### [INSTRUCTIONS FOR THE TASK]
A verbatim copy of the line containing "2019 Toyota Land Cruiser" and all lines after it, up to and including the final line of the records, is the only acceptable output.

### [INPUT DATA]

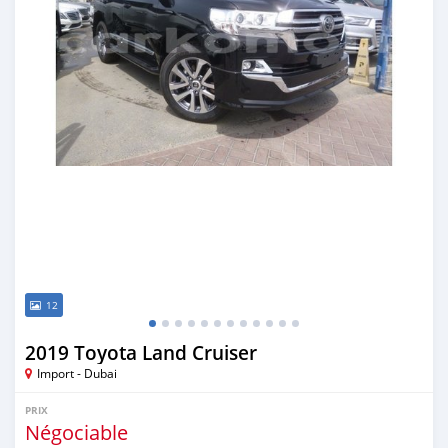
12
2019 Toyota Land Cruiser
Import - Dubai
PRIX
Négociable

### [YOUR SOLUTION]
2019 Toyota Land Cruiser
Import - Dubai
PRIX
Négociable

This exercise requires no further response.